東急百貨店西館も、かなり解体が進みました。この百貨店、
2階に玉電(田園都市線の前身の路面電車)、3階に銀座線が来ていました。

玉電ビルの当初の形については、土木学会のデジタルアーカイブスにある、「土木建設工事画報 昭和13年6月号」に記載がありますので引用します。

渋谷西口付近の銀座線(当時の東京高速鐡道)の計画断面図。
こちらは平面図。玉電ビルの2階に玉電、3階に高速鉄道(地下鉄)が入っています。
「帝都電鉄」(今の井の頭線)ホームも見えます。
「壱階市営」とは、今のハチ公広場に来ていた都電のことでしょう。
井の頭線からJRの駅を結ぶ通路。

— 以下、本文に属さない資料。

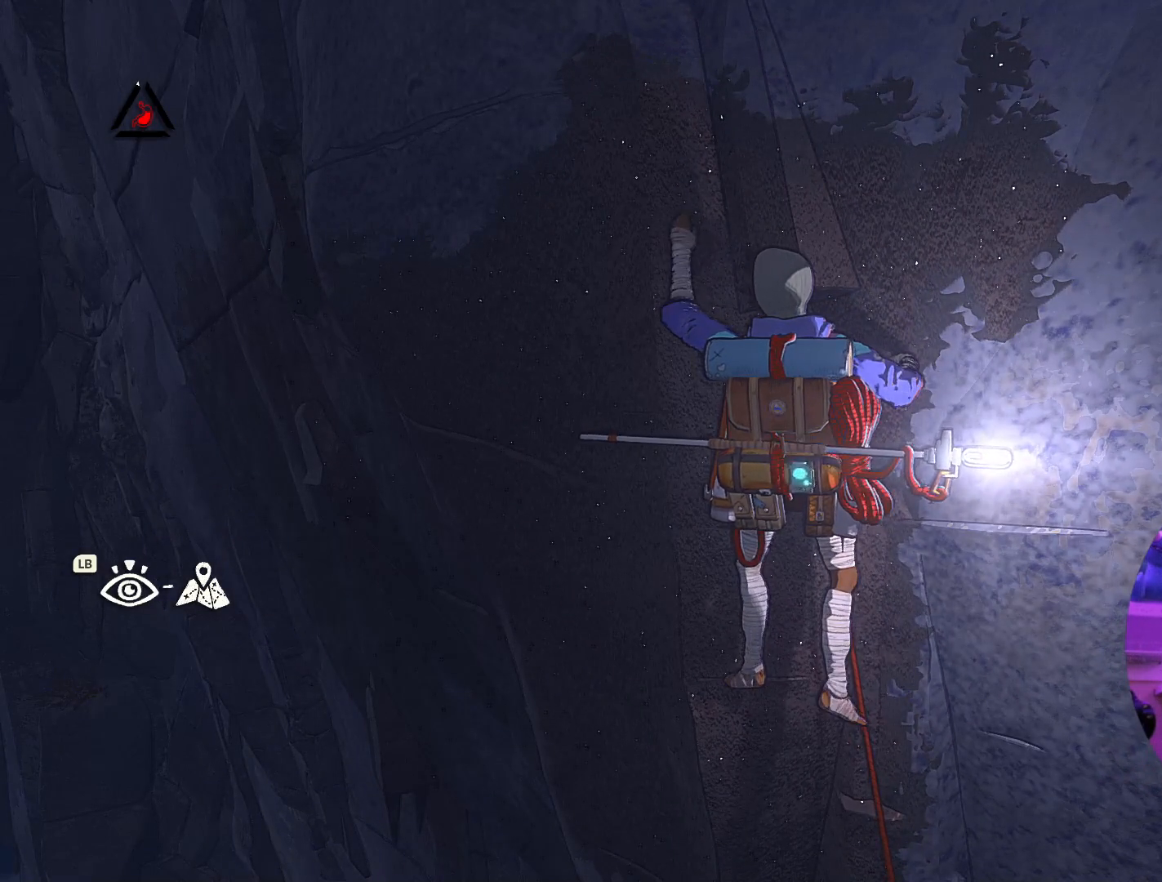
{"dt_ms": 500, "buttons": ["R1"], "left_stick": "center", "right_stick": "center"}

昔は玉川電車が走る鉄道橋だったのですね。
岡本太郎さんの壁画の後ろに、銀座線の車庫線が今も走っています。
仮設通路の窓から眺めた銀座線の橋。
「西広場架道橋」は現役なのですね。
当時の玉電ビルも、解体がかなり進んできました。
通路を歩いていくと、昔のプラットホームの一部が現存している部分が。
この通路、銀座線のかつての降車ホームを歩いているのですね。

銀座線の渋谷駅は、かつてはJRの線路の真上に位置していて、東急百貨店の西館と東館の間を貫通する形で存在していました。先ほどの「土木建築工事画報」に図があるので、こちらも紹介します。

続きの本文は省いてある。